It's pretty easy to say something published is crap. It's pretty easy to discount all the work that went into it. It's pretty easy to imagine you could have done it. But you didn't.
If you can show me a single language where prescriptivism has prevented linguistic drift or mitigated the need for footnotes in texts that are hundreds of years old, I will gladly use a time machine to go tell Saussure he was full of crap.
Trying to "make it" as a writer (or really as any kind of artist) requires a certain level of dogged faith in oneself. Not the blind hubris that you are an unsung genius, or the delusions of grandeur that prevent you from acknowledging criticism or noticing that no one likes your work, but simply the belief that you have something worth sharing and some people are going to enjoy it if you can just find them and they can just find you.
Life is too short and success is too uncertain to worry about trying to write what is going to sell. Write what you're dying to write.
The prose of writers who "don't like to read" is extremely self-indulgent. It reads a little bit like walking into a social group that uses a lot of inside jokes or one with echo chambers that don't permit contrary opinions.
It's okay if you want to verse yourself in a version of English that has fifty to a hundred years worth of anachronisms in it. That's kind of cool actually. But if you insist everyone else play by your rules and act like a real asshole if they don't, your fortune will be to die alone.
The only real mistake you can make is to quit.
If you're ever unconvinced that linguistic prescriptivists are similar to religious purists, pay attention to just how long it takes them to call someone doing something they think is wrong a "heathen."
Before a writer who wants to be a "successful writer" (be it famous, rich, or just paying the bills with writing) embraces a rationale for not writing daily consider this: as difficult as it can be to become a successful writer who writes every day, how much more difficult must it be to become a successful writer who doesn't?
Most writers block is performance anxiety.
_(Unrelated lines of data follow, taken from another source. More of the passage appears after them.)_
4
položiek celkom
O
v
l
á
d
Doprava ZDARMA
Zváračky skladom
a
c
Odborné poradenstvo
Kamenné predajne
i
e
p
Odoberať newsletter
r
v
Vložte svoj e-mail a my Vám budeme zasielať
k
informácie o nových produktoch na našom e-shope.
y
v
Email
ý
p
When you truly accept that the first draft is crap, you get over writer's block pretty quickly.
High school grammar is....well it's like a lot of things you learn in high school. It's basic. It's very fundamental. It's an important start. But if you think that's all there is to it or you that you've gotten the whole story, if you can't learn to accept any new information, or even if you just think every high school learned it the same exact way you did, you look pretty foolish.